One of my bedrooms looks like this right now. I’m collecting essentials for those displaced by the shelling of their homes in Ukraine, of course. It takes my breath away to even say that sentence. Did you notice it began with ONE of my bedrooms, indicative of the fact that I am wealthy? I have more than one bedroom. These Home Depot buckets are being filled quickly, (over 200 of them by our congregation alone) to be shipped to Poland for distribution to those who are desperately trying to survive the Putin invasion of  their homeland.   

And then, the explanation above ended with the words “of course.” It ’s a relevant truth that nothing is a matter of course right now in the country of Ukraine. Nothing that was normal, nothing routine, nothing that was a matter of course…is, anymore. 

I’m putting soap in my buckets. It  occurs to me that I’ve never needed anyone to give me soap. I’ve never been “refugee-dirty”, escaping a war-torn city with no time or space for provisions and no place to stop for baths and sleep, medical attention or re-stocking of provisions.  

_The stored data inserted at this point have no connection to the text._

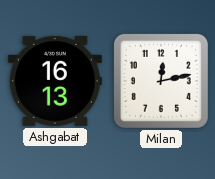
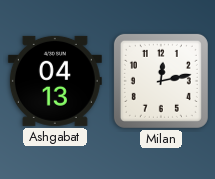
Ashgabat: 16:13 -> 04:13
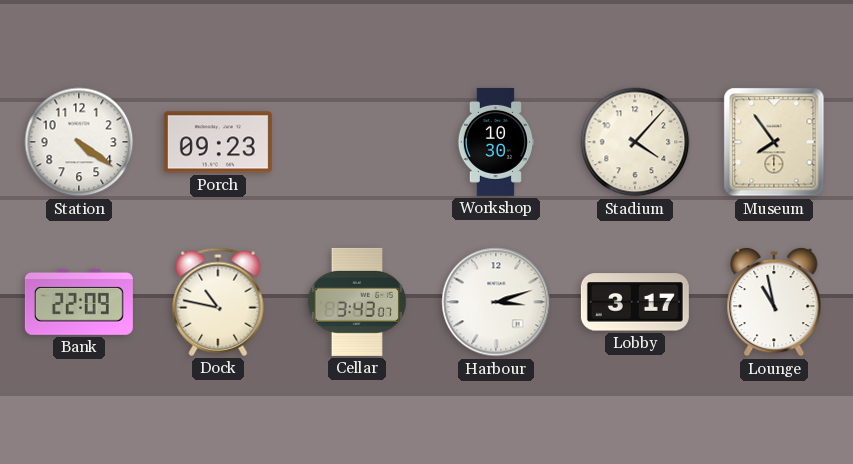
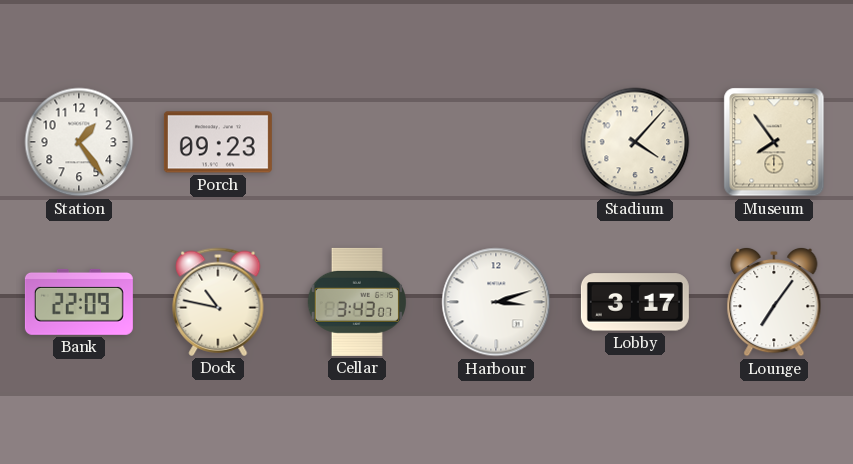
Station: 4:21 -> 1:24
Workshop: 10:30 -> none
Lounge: 10:58 -> 7:06
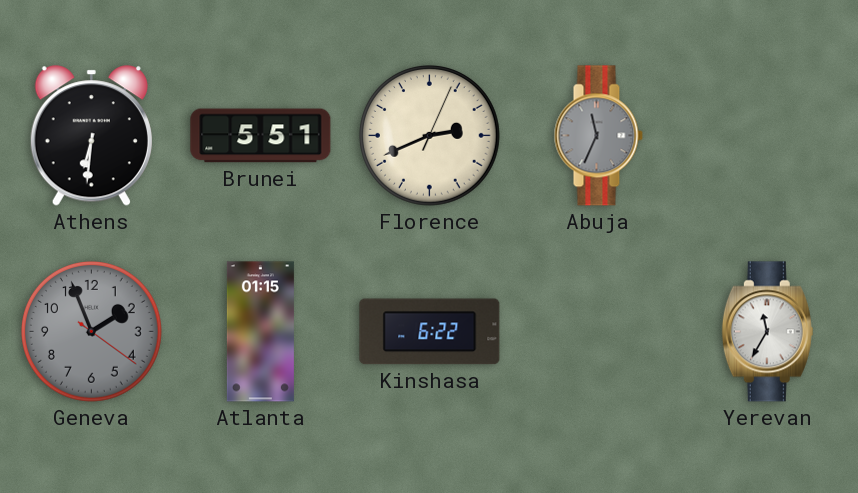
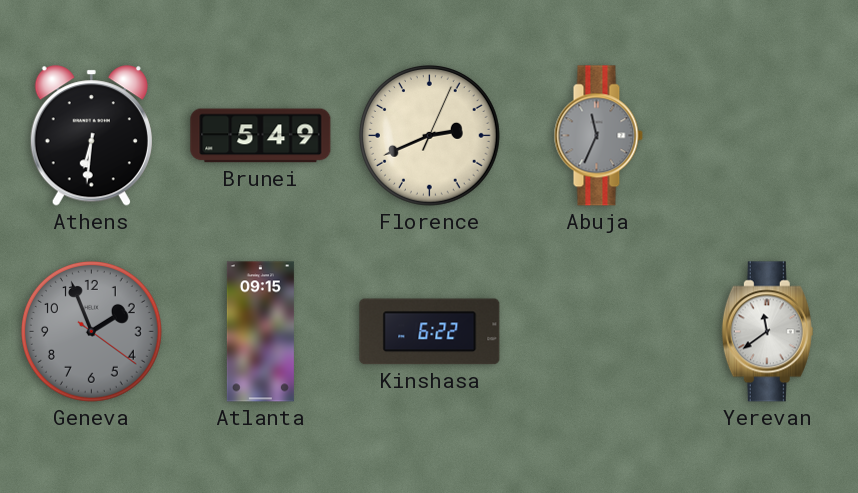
Brunei: 5:51 -> 5:49
Atlanta: 01:15 -> 09:15
Yerevan: 11:35 -> 11:39
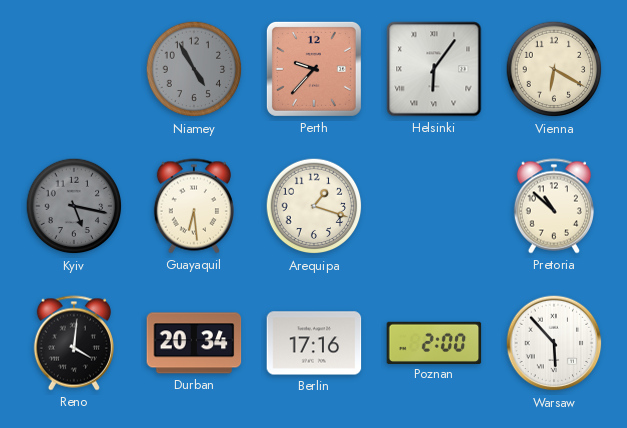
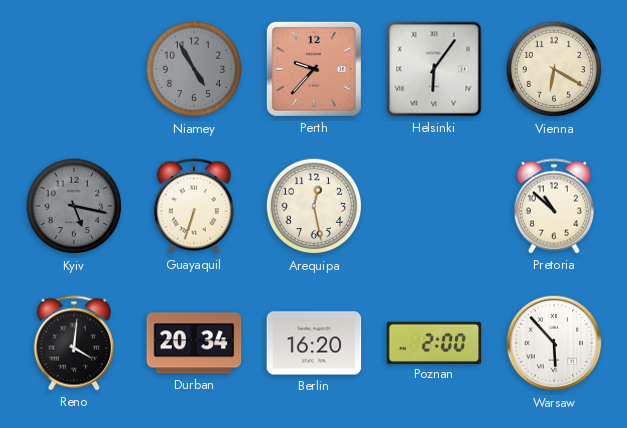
Guayaquil: 6:29 -> 6:33
Arequipa: 1:18 -> 12:28
Berlin: 17:16 -> 16:20
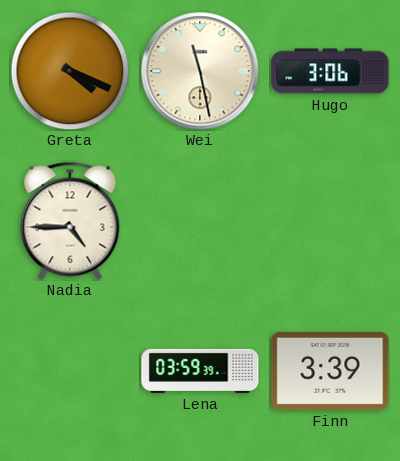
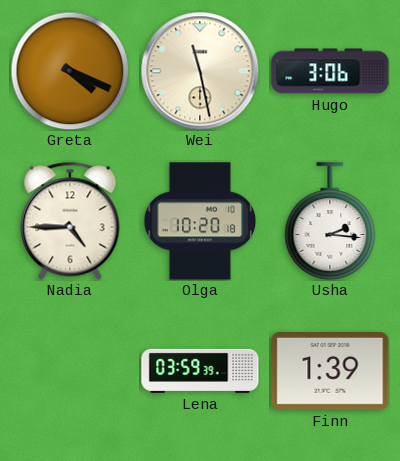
Olga: none -> 10:20
Usha: none -> 2:16
Finn: 3:39 -> 1:39
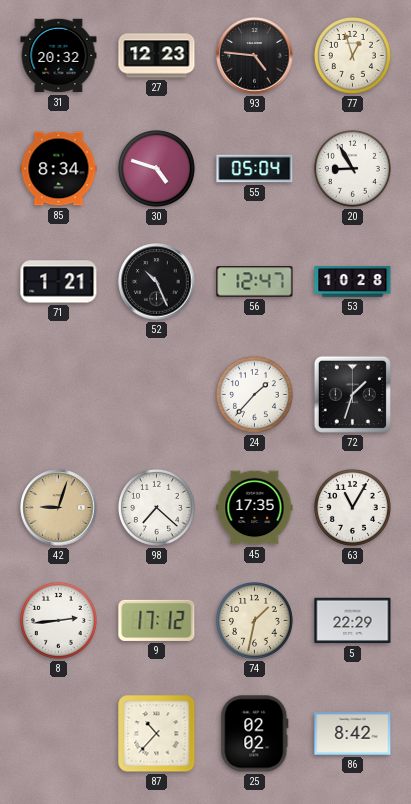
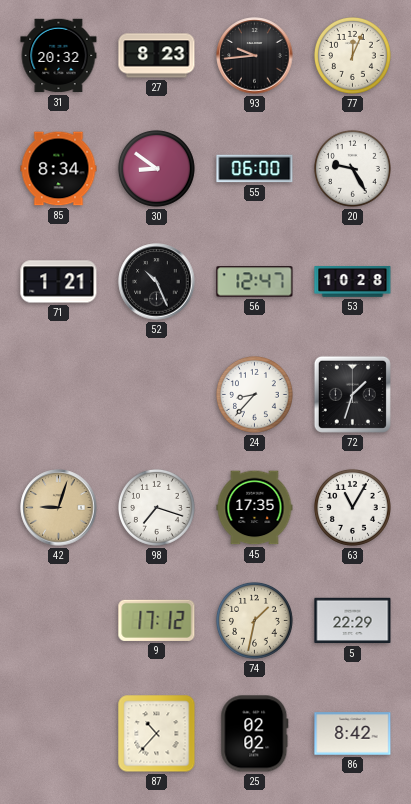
27: 12:23 -> 8:23
93: 4:46 -> 9:44
77: 12:57 -> 12:04
30: 4:48 -> 8:51
55: 05:04 -> 06:00
20: 8:55 -> 9:25
24: 1:37 -> 8:37
98: 7:22 -> 7:18
8: 2:44 -> none
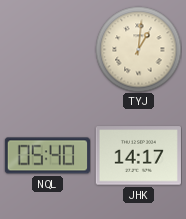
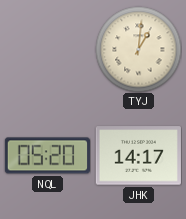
NQL: 05:40 -> 05:20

I’m putting a clothesline in each bucket. I’m collecting these goods in a spot right beside my laundry hall—only a few feet from my extra-capacity electric clothes dryer. I have never in my sixty years lived in a house that didn’t have both a washer and dryer. (My daughter is now temporarily living in a little house without a washer or dryer, and she’s shocked at how much she’s taken for granted the luxury of an in-home laundry in years past.) We are rich.  

I’m putting a bottle of Dawn dish detergent in each bucket to wash the four mugs and 8 place settings of silverware that are going in the buckets. I routinely take things like these mugs and inexpensive forks and spoons to the thrift store, or even to the trash can, when my shelves and drawers get too full. I am wealthy. I’m placing thin dish towels in there, too. I guess my list said “thin towels are fine’” because “thin” will dry faster on the clothesline.

I’m putting bandages and anti-biotic ointment in each bucket. I have Peppa Pig and Snoopy bandaids at my house that are mostly for fun when the grandkids get a tiny scrape or skinned knee. They make boo-boos better fast. I’m pretty sure the bandages and ointment in the buckets will not really be sufficient for the injuries that many of the people who are fleeing Ukraine will sustain. I can’t bear to watch the shelling and the devastation that the bombing has inflicted.

One vegetable brush will go in each bucket, too. I imagine my own friends in Kharkiv who have now moved farther west scraping beets with these brushes and dicing them with the paring knives that are going into the buckets—two per bucket. I think about them washing the diced vegetables for their borsch and draining them in the colander that will be in the very bottom of the bucket. I know my sisters in Christ will not get my bucket, but maybe they will get someone’s bucket. I pray that all my sisters will have enough borsch. I pray that soon they can be nourished again in their own rebuilt houses and flats in their own free country. I’m praying for a shorter path to peace than I fear. 

I pray for sustenance for them; sustained  hope, sustained food supplies, sustained health and sustained life. 

I am also remembering that the sufferings of this life are but for a moment (2 Corinthians 4:17). There is a real sense in which my brothers and sisters who are fleeing Kharkiv are rich, too. People of faith have the substance of the things for which we hope. We have the evidence already of security that we cannot yet see (Hebrews 11:1). There will be safety and security and sustenance and freedom in that country. We desire that country (Hebrews 11:16).